Les jours et les débats se ressemblent et se suivent ; la campagne socialiste est toujours aussi ennuyeuse. Comme seul projet de société, les candidats proposent la légalisation du cannabis, l’abolition de l’article 49 aliéna 3 de la Constitution ou encore le revenu universel minimum. Faut-il donc que la gauche soit si persuadée de sa défaite pour qu’elle ne remette pas le social au cœur de sa campagne ? Croient-ils relever ainsi la France ?
Passé le premier débat qui a permis aux Français qui ne s’intéressent globalement pas à la politique de découvrir les différents candidats de MONTEBOURG et sa marinière à PEILLON et ses rythmes scolaires, que les Français semblent avoir oublié après deux ans, il n’y en a que pour VALLS. Car cette primaire est en fait un plébiscite pour ou contre VALLS qui pour se racheter, surfe sur l’actualité et renie une bonne partie de ce qu’il a fait pendant deux ans et demi…
La prostitution de la gauche est saisissante ! La majorité des élus de gauche choisissent VALLS car ils se disent qu’il est le seul à pouvoir sauver la machine socialiste (donc leur réélection et leurs places financées).

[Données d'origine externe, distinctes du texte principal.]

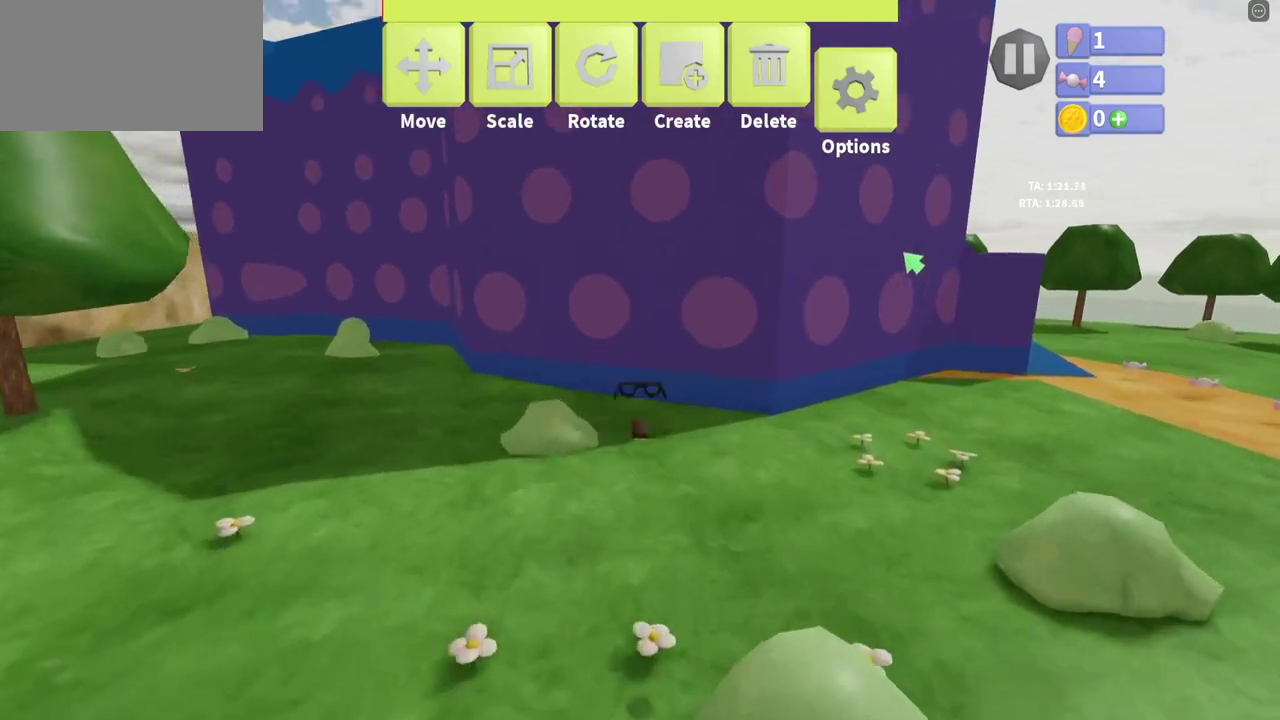
{"keys": ["w"], "events": [[300, "a", "up"]]}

Peu importe que VALLS soit celui à cause de qui la gauche a perdu la plupart des élections, de son comportement trop sécuritaire quand il était à l’Intérieur, à son comportement anti-démocratique et pro-libéral quand il est arrivé à Matignon.

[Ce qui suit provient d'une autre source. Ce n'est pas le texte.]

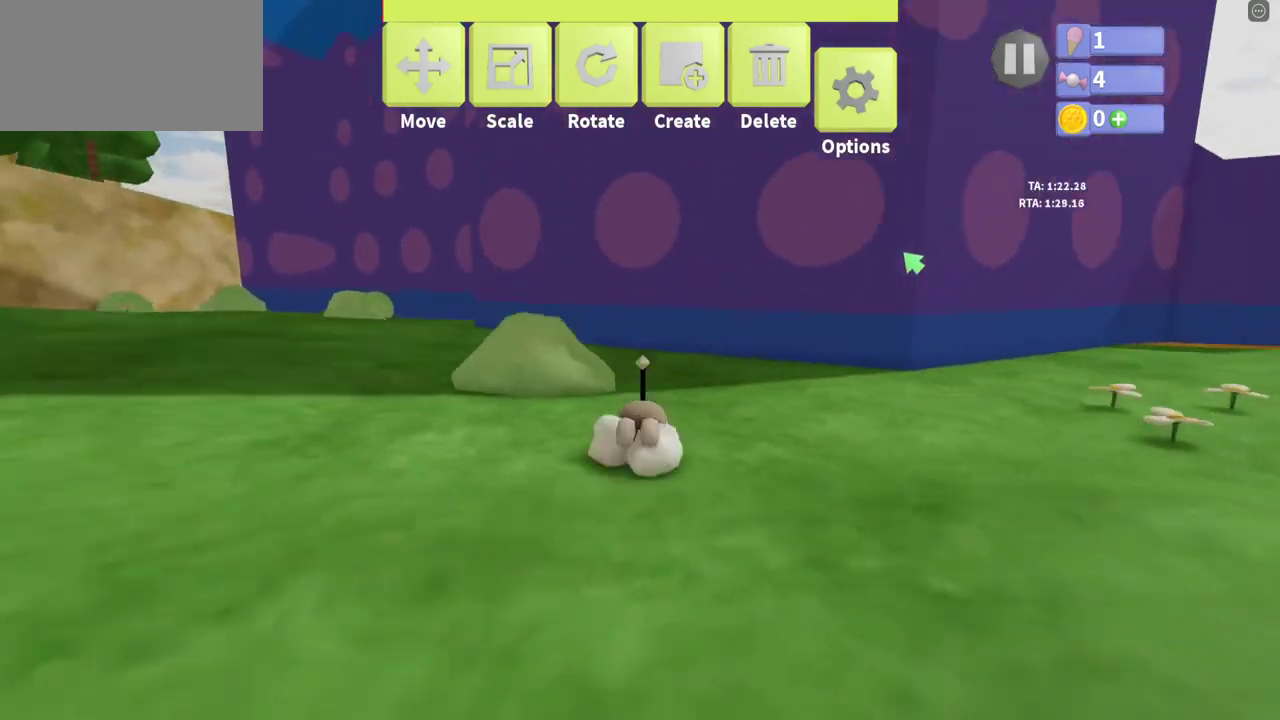
{"keys": ["w"], "events": [[67, "shift_l", "down"], [100, "space", "down"], [200, "shift_l", "up"], [200, "space", "up"]]}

Jamais MACRON ou MÉLENCHON ne se rallieront. Ils sont sur de trop bons créneaux qui certes ne leur permettent pas d’accéder au second tour d’une présidentielle face à des familles politiques rassemblées. Mais leur donnent de peser sur le reste de la vie politique française, faiseurs de rois indispensables à un camp comme à l’autre pour l’emporter. Ils sont visibles, ils ont des fans, ils ne s’abîment pas dans l’exercice du pouvoir qu’ils ne cherchent pas en réalité.
La primaire est un cirque. Les trois figurants cherchent à se distinguer comme ils le peuvent. BENHAMIAS fait le show. DE RUGY s’humilie en réclamant une écologie que la gauche a ignorée alors qu’elle est en place. PINEL demande plus d’Europe quand les Français n’en veulent plus. Restent les quatre qui peuvent l’emporter et qui sont désormais au centre de l’attention collective, valant plus par leurs égos que par la crédibilité de leurs programmes infinançables…
Le parti du président n’a même plus 100 000 adhérents. Ils ne doutent cependant pas d’arriver à tenir tous les bureaux de votes ce dimanche. Et pourtant, on ne croirait pas que la gauche est encore au pouvoir. Mais là où un OBAMA abat ses dernières cartes, HOLLANDE achève de renoncer à ce pourquoi il a été élu. Et comment pourrait-il faire autrement ? Son programme était condamné d’avance, comme l’était déjà celui de MITTERRAND en 1981…
La Belle alliance populaire autour du PS n’aura pas fait long feu. Le « peuple » est parti au Front national. La gauche n’est plus composée que de petits bourgeois qui prennent des positions pour se donner bonne conscience. À l’heure où les voisins choisissent le populisme, nous n’en tirons aucune leçon et restons à demander que l’Allemagne paie la facture. La primaire de gauche sera un échec parce que la gauche elle-même est en échec depuis des décennies.
Jusque-là, elle profitait d’une alternance gauche-droite qui l’amenait au pouvoir quand la droite avait fini de faire trop de bêtises. Désormais, c’est le Front national qui occupe cette place de numéro deux, et la rupture en trois courants de gauche n’est pas pour arranger les choses. François MITTERRAND par son charisme était parvenu à rassembler la gauche. Il manque un François MITTERRAND à la gauche moderne pour se rassembler et il n’est pas encore arrivé.